= Document text =
Sorry this may be a large change that it appeared.
Extra, I added setpassword on ReadZipFS since users could get the fs from open_fs and there would be no place the set password.
FS urls support parameters which you could use to pass in the password.
I'm a little bit confusing.
Just to be checked - there's two things I could do:
- remove
_bytesandsetpasswordwould only allow bytes, since python's zipfile lib only accept bytes - add URL parameter support for opening password protected zip, and there would have a auto conversion from str to bytes since URL parameters is always str.
But what about readbytes? If you mean it is needed to change the base class's signature, it seems shouldn't be done in this PR since it is for zip file? or I should restore the signature temporary?
Thanks for your kindly reply.
remove _bytes and setpassword would only allow bytes, since python's zipfile lib only accept bytes
:+1:
add URL parameter support for opening password protected zip, and there would have a auto conversion from str to bytes since URL parameters is always str.
:+1:
But what about readbytes? If you mean it is needed to change the base class's signature, it seems shouldn't be done in this PR since it is for zip file? or I should restore the signature temporary?

= Given material =
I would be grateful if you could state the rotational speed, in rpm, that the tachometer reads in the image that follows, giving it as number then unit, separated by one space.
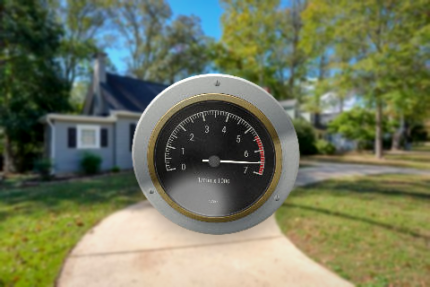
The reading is 6500 rpm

= The problem =
Translate this sentence from the discussion of password-protected zip files into Spanish: "FS urls support parameters which you could use to pass in the password."

= Answer for this exercise =
Las URL de FS admiten parámetros que podrías usar para pasar la contraseña.